• **How to complete this task**
In the lines below, output everything from the first line through the line containing "r medical device" exactly as it is. Pictures are not part of the output.

• **Extracted entries**
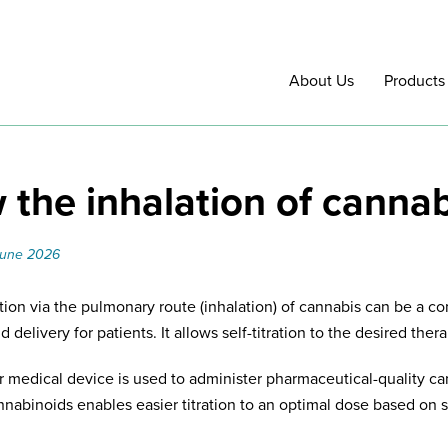
About Us
Products
the inhalation of canna
June 2026
tion via the pulmonary route (inhalation) of cannabis can be a co
 delivery for patients. It allows self-titration to the desired thera
r medical device is used to administer pharmaceutical-quality can
nnabinoids enables easier titration to an optimal dose based on s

• **Your solution**
About Us
Products
the inhalation of canna
June 2026
tion via the pulmonary route (inhalation) of cannabis can be a co
 delivery for patients. It allows self-titration to the desired thera
r medical device is used to administer pharmaceutical-quality can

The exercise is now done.